_WRITTEN TASK_.
Reproduce verbatim the lines below that begin with the line containing "This folder contains" and end with the line containing "e.g. cd /home/user/Robots-Sensors/setup/NeuroTac", both included.
** MATERIAL PROVIDED follows **
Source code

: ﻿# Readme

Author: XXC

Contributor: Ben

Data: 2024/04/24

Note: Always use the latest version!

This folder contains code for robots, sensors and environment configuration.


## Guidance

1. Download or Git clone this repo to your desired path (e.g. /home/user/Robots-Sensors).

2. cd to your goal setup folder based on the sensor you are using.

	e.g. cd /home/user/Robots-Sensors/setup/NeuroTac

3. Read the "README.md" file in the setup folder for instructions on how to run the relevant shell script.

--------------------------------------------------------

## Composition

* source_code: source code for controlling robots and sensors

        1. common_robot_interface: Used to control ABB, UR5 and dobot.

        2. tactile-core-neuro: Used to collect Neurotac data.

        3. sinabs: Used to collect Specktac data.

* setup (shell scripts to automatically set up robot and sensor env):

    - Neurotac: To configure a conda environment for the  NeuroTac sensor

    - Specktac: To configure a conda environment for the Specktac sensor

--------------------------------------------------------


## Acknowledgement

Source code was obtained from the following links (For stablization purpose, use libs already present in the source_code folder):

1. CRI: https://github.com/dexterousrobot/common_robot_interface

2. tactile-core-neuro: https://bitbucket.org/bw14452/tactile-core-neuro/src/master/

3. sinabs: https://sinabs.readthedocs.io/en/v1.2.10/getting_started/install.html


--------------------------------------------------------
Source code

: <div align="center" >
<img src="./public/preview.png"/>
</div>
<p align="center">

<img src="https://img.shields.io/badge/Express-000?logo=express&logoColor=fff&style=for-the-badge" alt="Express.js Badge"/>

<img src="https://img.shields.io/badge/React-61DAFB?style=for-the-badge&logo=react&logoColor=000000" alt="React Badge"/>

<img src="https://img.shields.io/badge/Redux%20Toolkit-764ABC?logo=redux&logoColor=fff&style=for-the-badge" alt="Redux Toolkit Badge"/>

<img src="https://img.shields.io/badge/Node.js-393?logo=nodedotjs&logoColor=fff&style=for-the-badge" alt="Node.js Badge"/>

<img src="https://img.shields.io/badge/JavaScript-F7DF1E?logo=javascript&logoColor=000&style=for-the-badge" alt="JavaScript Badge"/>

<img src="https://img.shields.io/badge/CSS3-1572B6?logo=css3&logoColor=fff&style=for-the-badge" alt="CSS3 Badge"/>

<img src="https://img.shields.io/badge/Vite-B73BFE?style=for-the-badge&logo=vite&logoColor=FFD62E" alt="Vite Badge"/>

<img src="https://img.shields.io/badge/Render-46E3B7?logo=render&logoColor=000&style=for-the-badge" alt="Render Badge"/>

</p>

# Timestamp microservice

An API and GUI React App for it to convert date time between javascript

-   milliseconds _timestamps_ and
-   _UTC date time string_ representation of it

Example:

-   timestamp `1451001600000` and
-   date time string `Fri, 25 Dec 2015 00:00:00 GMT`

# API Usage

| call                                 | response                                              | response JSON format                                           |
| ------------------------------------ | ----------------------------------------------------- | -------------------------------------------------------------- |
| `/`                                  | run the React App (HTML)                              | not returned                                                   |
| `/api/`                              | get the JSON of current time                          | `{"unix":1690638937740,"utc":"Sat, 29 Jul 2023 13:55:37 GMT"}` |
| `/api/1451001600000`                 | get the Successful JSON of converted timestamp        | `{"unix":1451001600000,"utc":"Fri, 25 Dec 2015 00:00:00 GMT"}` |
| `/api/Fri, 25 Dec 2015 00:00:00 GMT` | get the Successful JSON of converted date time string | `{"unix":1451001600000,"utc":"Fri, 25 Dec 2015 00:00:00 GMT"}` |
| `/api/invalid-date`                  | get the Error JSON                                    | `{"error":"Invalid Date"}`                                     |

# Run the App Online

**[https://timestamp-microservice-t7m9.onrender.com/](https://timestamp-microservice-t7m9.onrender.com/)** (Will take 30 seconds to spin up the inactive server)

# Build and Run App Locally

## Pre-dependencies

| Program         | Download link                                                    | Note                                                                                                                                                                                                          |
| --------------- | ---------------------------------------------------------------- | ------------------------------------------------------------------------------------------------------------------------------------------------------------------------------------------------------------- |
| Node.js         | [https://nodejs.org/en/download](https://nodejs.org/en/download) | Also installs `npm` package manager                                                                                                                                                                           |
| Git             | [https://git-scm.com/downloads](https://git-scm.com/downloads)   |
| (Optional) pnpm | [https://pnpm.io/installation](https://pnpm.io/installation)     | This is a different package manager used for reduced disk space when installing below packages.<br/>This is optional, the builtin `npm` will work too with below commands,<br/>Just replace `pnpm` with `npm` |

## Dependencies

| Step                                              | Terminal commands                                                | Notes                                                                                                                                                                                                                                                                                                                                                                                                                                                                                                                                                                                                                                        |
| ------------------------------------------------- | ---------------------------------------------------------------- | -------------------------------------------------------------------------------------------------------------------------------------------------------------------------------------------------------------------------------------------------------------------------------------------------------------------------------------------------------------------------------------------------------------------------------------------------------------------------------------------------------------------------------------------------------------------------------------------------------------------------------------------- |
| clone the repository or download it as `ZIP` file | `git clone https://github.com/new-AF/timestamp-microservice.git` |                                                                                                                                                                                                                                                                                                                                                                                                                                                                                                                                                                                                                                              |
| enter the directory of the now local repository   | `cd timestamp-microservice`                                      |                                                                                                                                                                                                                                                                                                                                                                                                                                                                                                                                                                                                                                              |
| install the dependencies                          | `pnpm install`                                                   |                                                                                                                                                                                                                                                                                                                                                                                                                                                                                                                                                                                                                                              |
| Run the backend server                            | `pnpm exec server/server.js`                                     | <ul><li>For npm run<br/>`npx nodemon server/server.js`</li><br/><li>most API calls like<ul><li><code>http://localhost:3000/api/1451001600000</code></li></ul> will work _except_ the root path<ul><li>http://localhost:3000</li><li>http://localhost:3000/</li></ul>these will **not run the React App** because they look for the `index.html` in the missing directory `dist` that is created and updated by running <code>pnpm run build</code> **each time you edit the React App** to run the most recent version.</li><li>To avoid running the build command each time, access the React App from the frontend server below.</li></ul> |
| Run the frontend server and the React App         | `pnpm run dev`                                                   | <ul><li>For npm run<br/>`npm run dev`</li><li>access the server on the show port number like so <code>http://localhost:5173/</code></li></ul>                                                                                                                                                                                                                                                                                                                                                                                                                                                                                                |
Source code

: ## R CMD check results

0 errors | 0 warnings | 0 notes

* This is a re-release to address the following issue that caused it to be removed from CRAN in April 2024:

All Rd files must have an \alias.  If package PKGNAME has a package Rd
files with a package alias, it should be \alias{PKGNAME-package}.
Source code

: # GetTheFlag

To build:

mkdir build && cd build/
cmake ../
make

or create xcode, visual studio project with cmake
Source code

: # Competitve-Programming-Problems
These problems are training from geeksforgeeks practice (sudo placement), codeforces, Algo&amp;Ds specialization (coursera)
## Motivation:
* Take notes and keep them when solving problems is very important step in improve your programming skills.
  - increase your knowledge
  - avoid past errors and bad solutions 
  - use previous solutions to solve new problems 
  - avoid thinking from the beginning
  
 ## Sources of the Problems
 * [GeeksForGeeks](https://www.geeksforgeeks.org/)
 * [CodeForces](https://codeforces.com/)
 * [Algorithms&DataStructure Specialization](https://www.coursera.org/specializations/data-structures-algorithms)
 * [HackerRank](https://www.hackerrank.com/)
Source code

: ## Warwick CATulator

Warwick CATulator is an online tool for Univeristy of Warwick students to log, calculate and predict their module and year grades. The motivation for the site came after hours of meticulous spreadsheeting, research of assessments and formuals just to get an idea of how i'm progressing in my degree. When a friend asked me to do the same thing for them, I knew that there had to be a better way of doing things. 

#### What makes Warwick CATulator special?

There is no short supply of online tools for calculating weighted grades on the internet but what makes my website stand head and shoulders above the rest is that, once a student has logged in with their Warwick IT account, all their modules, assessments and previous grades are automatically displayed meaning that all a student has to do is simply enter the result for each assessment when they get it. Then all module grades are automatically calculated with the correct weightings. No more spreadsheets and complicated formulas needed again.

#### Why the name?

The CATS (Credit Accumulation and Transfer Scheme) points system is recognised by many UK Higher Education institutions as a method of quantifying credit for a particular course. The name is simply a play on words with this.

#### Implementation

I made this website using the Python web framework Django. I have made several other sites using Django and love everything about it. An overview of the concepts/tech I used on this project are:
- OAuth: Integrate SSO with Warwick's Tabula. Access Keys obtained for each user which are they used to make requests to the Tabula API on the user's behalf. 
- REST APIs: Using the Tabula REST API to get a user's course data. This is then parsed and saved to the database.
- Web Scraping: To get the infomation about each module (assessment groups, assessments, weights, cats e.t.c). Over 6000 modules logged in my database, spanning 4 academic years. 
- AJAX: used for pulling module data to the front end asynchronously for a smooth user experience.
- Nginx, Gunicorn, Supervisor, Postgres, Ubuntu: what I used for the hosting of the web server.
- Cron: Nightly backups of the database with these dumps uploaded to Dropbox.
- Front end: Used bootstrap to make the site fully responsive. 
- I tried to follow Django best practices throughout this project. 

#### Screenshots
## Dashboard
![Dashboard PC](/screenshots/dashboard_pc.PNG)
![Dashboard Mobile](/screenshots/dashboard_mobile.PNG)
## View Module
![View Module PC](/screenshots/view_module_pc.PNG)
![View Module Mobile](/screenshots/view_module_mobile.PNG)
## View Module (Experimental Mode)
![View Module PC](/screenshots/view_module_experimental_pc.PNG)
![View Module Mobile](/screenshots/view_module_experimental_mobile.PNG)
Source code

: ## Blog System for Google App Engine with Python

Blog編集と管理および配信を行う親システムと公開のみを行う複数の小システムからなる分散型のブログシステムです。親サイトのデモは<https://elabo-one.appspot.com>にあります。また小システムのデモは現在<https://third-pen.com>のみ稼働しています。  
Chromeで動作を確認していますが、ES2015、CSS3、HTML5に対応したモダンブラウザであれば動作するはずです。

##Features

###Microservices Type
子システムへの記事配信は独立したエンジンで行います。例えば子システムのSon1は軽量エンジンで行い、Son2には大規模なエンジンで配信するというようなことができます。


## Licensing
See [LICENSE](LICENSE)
** End of MATERIAL PROVIDED **
_ANSWER TO THIS PROBLEM_.
This folder contains code for robots, sensors and environment configuration.


## Guidance

1. Download or Git clone this repo to your desired path (e.g. /home/user/Robots-Sensors).

2. cd to your goal setup folder based on the sensor you are using.

	e.g. cd /home/user/Robots-Sensors/setup/NeuroTac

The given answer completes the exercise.